XIII.

40 7 3
                                    


I want to talk about decompensation. It's a fun psychological medicine term to describe what it looks like when everything starts falling apart. I've done it a few hundred times, so even though I don't have the medical degree, I feel qualified to talk about it.

Alexander was falling apart. It was happening quickly and he couldn't stop it. He could barely even notice it happening.

Then Addison found out.

He'd been a social recluse for a few weeks. He still went to school everyday and by extension that meant he was still picking up Parker and Addison on the way most mornings, but he hadn't attended a party since that catalyst of a night. He hadn't gone over to Parker's after school studying. He'd gone to the boxing gym once, but really it was so he could justify that black eye he'd gotten to his mom. Sometimes he drove circles on the way home from school just to pretend he'd gone. He'd not even remembered to scuff the gloves up, so the lies were only half believable. The texts from the trainer were piling up.

As he was coming into spring, his course load had at least lessened. Seniors always seem to get a break on that second half of the year. The school is really just keeping them there to maintain the status quo or something. Alexander's German class had just started watching films. Even the classes that still had work to do, like calculus, seemed to be easing up. That was all really hard for him because it meant he had more free time to let himself crumble.

The spring fling was towards the end of March. It had been several months since he'd first noticed the problems, and they hadn't begun to lessen in any way. If anything, they were gradually worsening.

He decided not to go.

Except for he couldn't actually not go because of his mother. The second he indicated he might be skipping, her face had gone scrunched and concerned. Alexander noticed that because he'd recently developed a hyper awareness for every little feature that might tell him other people were seeing beyond his farce. He noticed everything with aggressive awareness.

When his mom made that questioning face, he followed it up with the only thing he thought might be acceptable to her. "Parker isn't going either. We're going to play video games at his house all night."

Then because she looked unsure still, he decided he was going to need to commit to the bit a little bit more.

"All my friends plan on getting drunk at the dance mom," he said with a false nervousness. "I don't want to be a part of that."

Her face softened. Alexander was flooded with a immeasurable amount of guilt. He'd just appealed to the part of his mother that was consistently vigilant. The part that feared for the safety of her children. What was worse was that he'd done it in a lie. Alexander wasn't fearful of peer pressure, because it hadn't ever worked on him anyways. Spring fling wasn't the place of temptation.

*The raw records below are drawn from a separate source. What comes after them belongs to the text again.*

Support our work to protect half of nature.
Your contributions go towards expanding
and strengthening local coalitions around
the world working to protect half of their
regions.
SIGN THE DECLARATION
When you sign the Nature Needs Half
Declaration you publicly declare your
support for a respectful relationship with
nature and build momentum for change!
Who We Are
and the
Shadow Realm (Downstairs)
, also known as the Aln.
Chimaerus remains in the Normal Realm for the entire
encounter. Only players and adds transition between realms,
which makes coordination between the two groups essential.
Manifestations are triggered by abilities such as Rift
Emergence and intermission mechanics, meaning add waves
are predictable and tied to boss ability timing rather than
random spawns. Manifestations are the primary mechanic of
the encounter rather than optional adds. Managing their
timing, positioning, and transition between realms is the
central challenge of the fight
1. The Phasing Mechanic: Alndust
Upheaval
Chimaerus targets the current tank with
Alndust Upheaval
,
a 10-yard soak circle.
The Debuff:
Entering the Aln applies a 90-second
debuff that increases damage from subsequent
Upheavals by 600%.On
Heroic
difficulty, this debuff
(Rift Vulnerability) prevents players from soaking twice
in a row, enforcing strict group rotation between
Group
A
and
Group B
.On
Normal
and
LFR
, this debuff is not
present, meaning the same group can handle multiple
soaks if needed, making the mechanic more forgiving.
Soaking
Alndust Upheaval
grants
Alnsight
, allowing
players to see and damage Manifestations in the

If anything, there was nowhere he'd been offered drinks or drugs more than when at Parker's house.

"Who all is going to be there?" She asked him.

"Just Parker," he said.

You should know at this point, that Parker was actually not going to be there. Parker had plans that night for sure. Recently he'd started seeing a girl named Crystal, and he had already told Alexander that he was hoping to go home with her. Apparently she had absentee parents too.

He'd also not questioned it at all when Alexander had asked to use his house as a hide out. Alexander had come to him with his fakest sincerity possible when describing how he just really needed to focus on his calculus homework. Since Parker was currently in the trenches of calculus, he sympathized.